Certo, per noi che siamo già sardi è facile capire l’attaccamento a questa terra, che non fa sconti ma che al tempo stesso, se sei capace di accoglierla, si radica dentro e non va più via.
Ma com’è possibile che chi è nato altrove possa riuscire ad avere un sentire così profondo da capire certe sfumature e certe contraddizioni che puoi amare solo se in questa terra ci sei nato?
Eppure lui l’ha fatto. Lui che tifava l’Inter e che ha promesso che non avrebbe mai negato un autografo a un ragazzo, perché a lui i suoi idoli non hanno mai risposto alle sue lettere.
Lui che amava De André e che da lui si è fatto anche regalare una chitarra, in cambio di una sua maglia.
Lui, permaloso e orgoglioso, proprio come un sardo, che non si lasciava mai scivolare le cose addosso se per lui avevano un peso specifico alto. E proprio quelle cose non le perdonava facilmente.
Una presenza silenziosa, una prossimità distante, fatta di gesti concreti e genuini, di rispetto, di fiducia data e ricevuta, di abitudini paesane e semplici come quella di cenare tutte le sere per 30 anni alla Stella Marina di Montecristo.
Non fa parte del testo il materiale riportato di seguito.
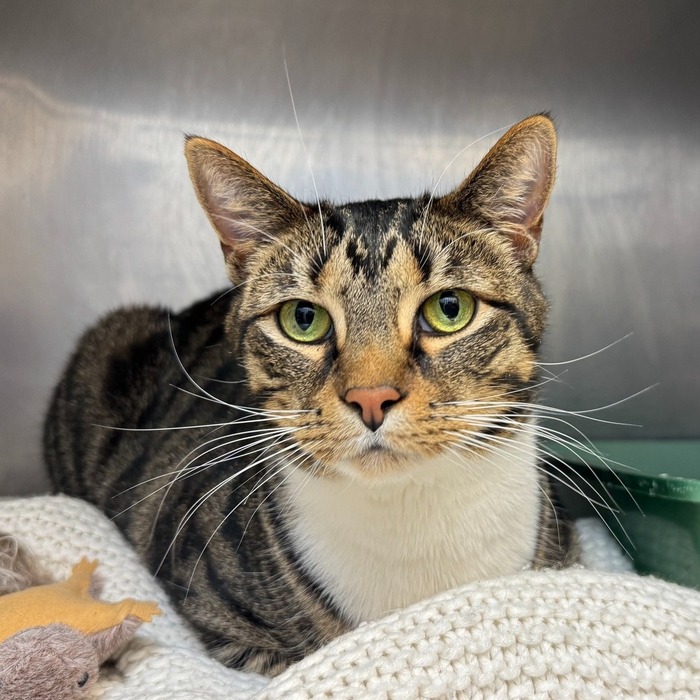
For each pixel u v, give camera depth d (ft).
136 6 1.44
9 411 1.46
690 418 1.52
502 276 0.95
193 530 1.11
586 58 1.48
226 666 1.01
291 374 0.94
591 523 1.30
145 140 1.49
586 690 0.77
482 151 1.51
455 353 0.89
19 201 1.45
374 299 0.89
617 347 1.52
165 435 1.27
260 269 1.00
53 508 1.14
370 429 0.86
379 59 1.49
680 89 1.49
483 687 0.77
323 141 1.51
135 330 1.44
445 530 0.94
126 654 0.93
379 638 0.79
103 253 1.49
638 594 0.85
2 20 1.41
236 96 1.49
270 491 1.05
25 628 0.85
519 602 0.83
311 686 0.76
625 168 1.50
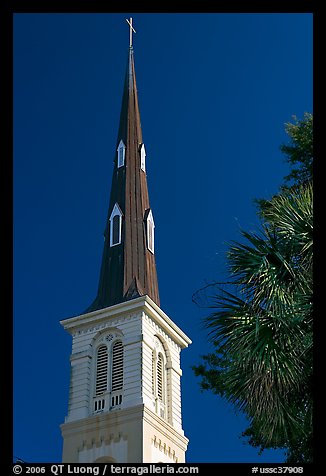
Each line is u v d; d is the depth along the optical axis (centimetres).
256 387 1934
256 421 2014
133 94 6919
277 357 1906
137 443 4488
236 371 2048
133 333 5053
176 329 5506
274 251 2078
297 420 1970
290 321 1944
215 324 2058
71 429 4803
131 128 6625
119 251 5803
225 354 2089
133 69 7094
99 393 4947
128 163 6388
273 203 2409
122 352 5044
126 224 5972
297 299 1984
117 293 5478
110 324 5203
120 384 4903
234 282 2078
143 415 4603
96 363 5119
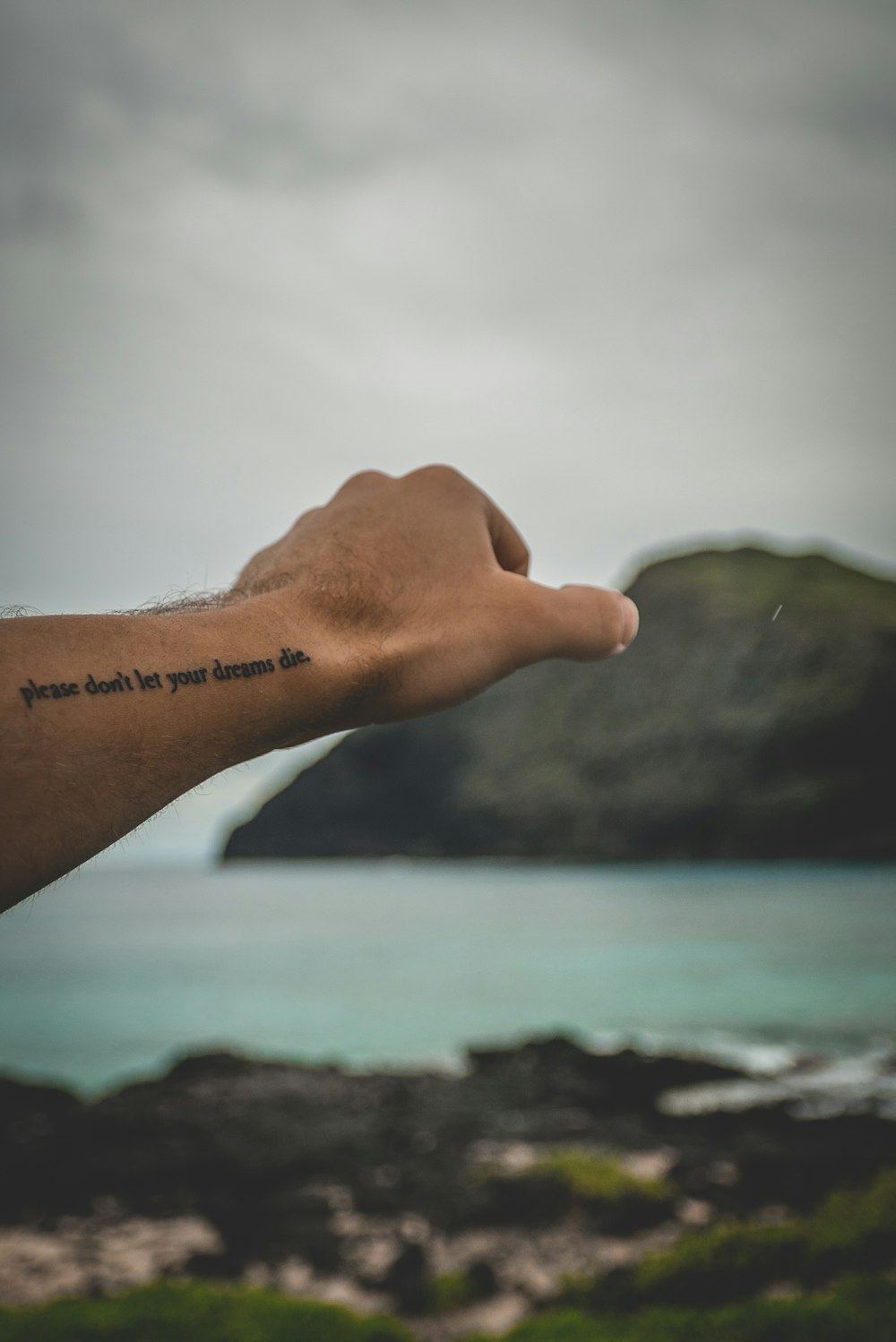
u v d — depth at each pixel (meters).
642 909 100.69
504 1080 24.23
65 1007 49.53
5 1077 23.59
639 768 183.12
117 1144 18.20
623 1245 11.47
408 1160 16.92
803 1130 18.72
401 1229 12.54
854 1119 19.38
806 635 176.62
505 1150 17.64
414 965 63.84
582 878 159.75
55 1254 11.90
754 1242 9.06
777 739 167.88
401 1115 20.81
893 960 59.66
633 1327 7.18
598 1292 9.08
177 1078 24.73
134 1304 7.74
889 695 164.62
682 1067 25.06
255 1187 15.35
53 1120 20.11
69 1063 37.00
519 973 58.66
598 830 183.62
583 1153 16.39
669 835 171.88
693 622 192.38
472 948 72.94
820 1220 9.49
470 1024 43.06
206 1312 7.58
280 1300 7.93
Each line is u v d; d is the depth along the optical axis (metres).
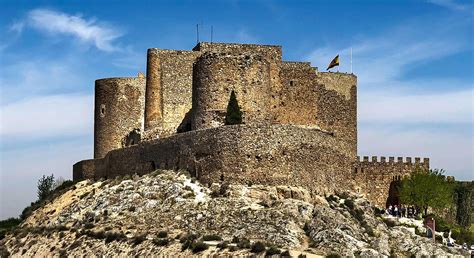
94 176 155.25
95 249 120.81
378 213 143.50
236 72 141.50
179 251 114.25
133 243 118.56
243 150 130.75
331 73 158.38
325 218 124.06
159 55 153.38
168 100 152.75
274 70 153.50
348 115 158.75
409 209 151.88
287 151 132.38
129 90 157.25
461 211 159.00
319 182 136.62
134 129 156.62
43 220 140.88
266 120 142.62
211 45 154.12
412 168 156.00
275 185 130.50
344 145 146.38
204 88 141.88
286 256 110.50
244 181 130.12
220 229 121.25
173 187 130.62
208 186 131.25
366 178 153.25
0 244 134.88
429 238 135.12
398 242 128.25
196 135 134.50
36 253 126.75
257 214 123.25
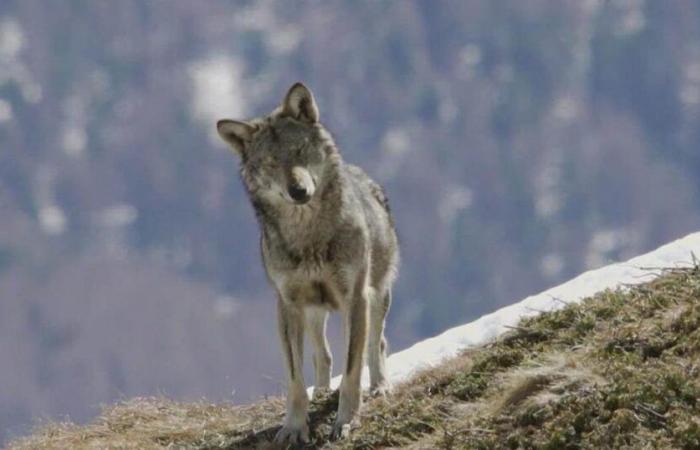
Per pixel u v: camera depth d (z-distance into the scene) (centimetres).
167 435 5100
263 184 4788
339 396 4869
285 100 4853
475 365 4516
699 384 3850
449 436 4088
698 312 4175
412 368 5312
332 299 4850
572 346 4388
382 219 5234
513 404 4094
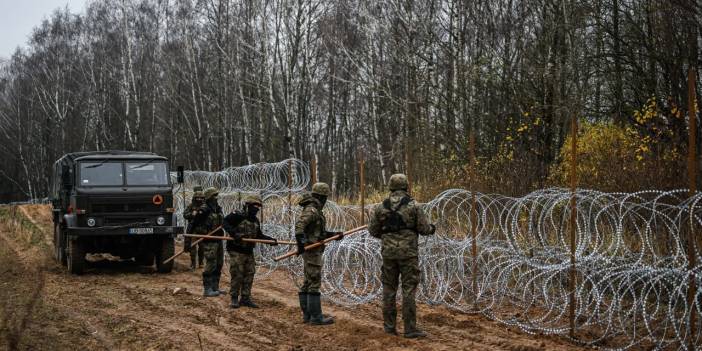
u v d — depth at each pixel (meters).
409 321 7.99
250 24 32.75
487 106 19.78
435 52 22.58
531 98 17.62
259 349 7.62
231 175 18.11
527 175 13.79
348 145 37.62
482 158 17.56
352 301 10.09
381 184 25.47
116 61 43.53
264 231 13.30
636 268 7.62
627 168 11.21
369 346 7.66
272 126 33.16
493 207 12.61
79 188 13.94
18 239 22.14
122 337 8.24
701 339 7.28
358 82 25.97
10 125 56.38
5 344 7.19
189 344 7.87
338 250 9.72
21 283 11.69
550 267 8.02
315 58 33.22
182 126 42.44
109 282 12.84
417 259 8.05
Per questo Gigi Riva è diventato per i suoi sardi un eroe, perché gli eroi non sono superuomini, ma sono uomini semplici capaci di fare cose enormi. Così ingannevolmente simili a te da farti pensare che “se ce l’ha fatta lui, magari ce la posso fare anche io”. Eroi vicini sì, ma anche inarrivabili, intoccabili, eppure così umani, con un sorriso che scalda il cuore, con un “Ciao” che sa di casa e di famiglia.